Gu Changwei : Dans les années 80 et 90, il y a eu effectivement des cas d’infection. Ils étaient essentiellement dus à la méconnaissance de la maladie. Les gens à l’époque étaient ignorants sur les questions de protection hygiénique. Pour gagner de l’argent, ils vendaient leur sang. Pour compenser ces interventions aux donateurs étaient injectés des protéines. C’est comme ça que de nombreuses personnes ont été contaminées. Le ministère de la santé a appuyé le film pour que les gens prennent conscience de cette maladie qui existe toujours et des risques qu’elle représente.

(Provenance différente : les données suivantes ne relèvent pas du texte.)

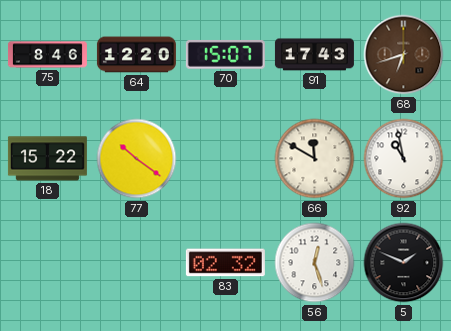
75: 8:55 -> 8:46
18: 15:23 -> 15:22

Vos autres films ont plutôt pour thèmes des situations qui peuvent avoir un caractère biographique. Dans cette histoire, il y a plus de recul, serait-ce aussi une façon pour lui apporter de l’optimisme ?

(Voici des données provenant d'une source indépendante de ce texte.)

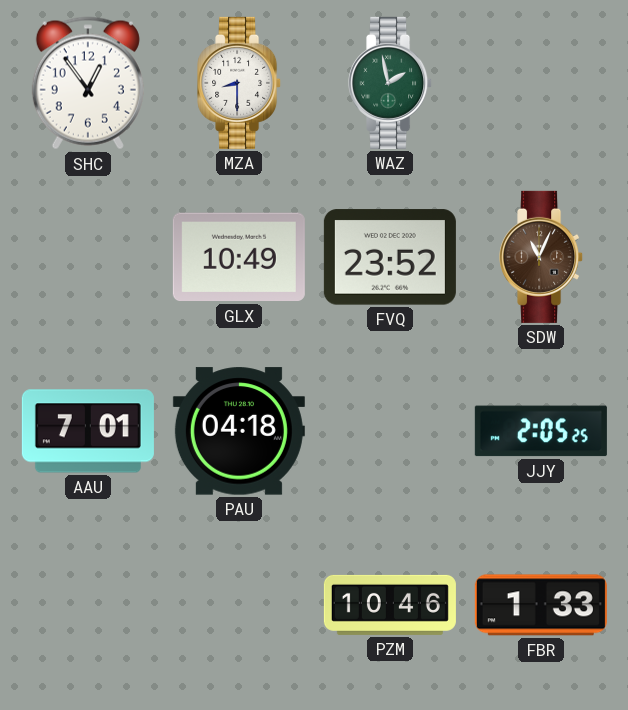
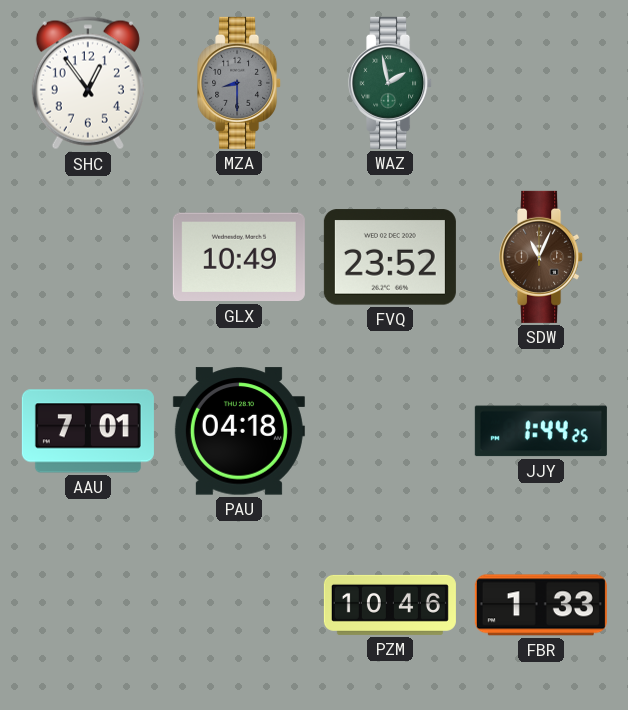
MZA dial: white -> grey
JJY: 2:05 -> 1:44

Gu Changwei : C’est vrai que je cherche des personnages proches de moi pour montrer la persévérance et la beauté de la vie. Je pense que nous ne maîtrisons pas forcement notre propre destin et il est important de montrer des gens qui mènent leur propre combat pour vivre. Que ce soit dans le film Le Paon ou dans And the Spring comes, je suis toujours les personnages dans leurs difficultés et c’est là que je découvre cette beauté dont je parle.
Avez-vous utilisé le roman de Yan Lianke, Le rêve du village de Ding pour L’Amour éternel ?
GU Changwei : En fait Yan Lianke est l’un des trois scénaristes de ce film (sous le pseudonyme Yan Laoshi) et son roman a forcément influencé notre travail. Je le remercie d’avoir investi son œuvre et son talent dans ce projet.
Les protagonistes principaux sont interprétés par deux stars de la scène chinoise – Zhang Ziyi (actrice chinoise Tigre et Dragon, 2046, Mémoires d’une geisha) et Aaron Kwok (acteur et chanteur pop hongkongais). Est-ce que ceci a posé des problèmes lors du tournage ?
Gu Changwei : Au contraire, c’était beaucoup plus facile et grâce à leur soutien, tout se passait bien.
Comment ce film a été perçu en Chine et quel était votre message ?
Gu Changwei : La Chine est grande et les réactions étaient différentes. C’est pourquoi le documentaire a été pensé pour accompagner le tournage lors de la production pour montrer ce que nous avons vécu ensemble, travailler avec ces trois séropositifs. Ce film documentaire n’a pas été diffusé dans des grandes salles multiplex mais a néanmoins été projeté dans quelques salles.
Aujourd’hui, il y a la télévision et Internet, l’information ne manque pas. Le but était de regarder le sujet de manière objective. Il y a des connaissances sur la maladie, mais qui sont partielles, et rencontrer des gens qui ont eu l’expérience directe change de vision.
Est-ce que le côté comique a été un moyen pour faciliter l’accueil du film de la part de la société et des autorités ?
Gu Changwei : La maladie est toujours un sujet sensible, qu’elle soit présentée avec ou sans humour. Heureusement, il y a eu le soutien du ministère de la santé chinois qui nous a aidé dans beaucoup de situations. Puisque le sujet est sensible, tout le monde doit être informé. Cette maladie doit être considérée comme beaucoup de maladies graves, cardiovasculaires ou autres.
Le film est raconté du point de vue d’un enfant et, à travers son regard, nous voyons sa propre mort. C’est une sorte de dialogue entre les deux mondes. Quelle était la raison de ce choix ?
Gu Changwei : C’était cet effet du paradoxe que je cherchais. L’enfant est le symbole de la vie et en même temps, du passé. Son regard permet de prendre du recul en étant si loin et si proche de l’histoire qui a lieu et c’était cette vision que je voulais transmettre aux spectateurs.
Propos recueillis par Alexandra Bobolina à Paris, le 15 mai 2012, au Festival du cinéma chinois en France.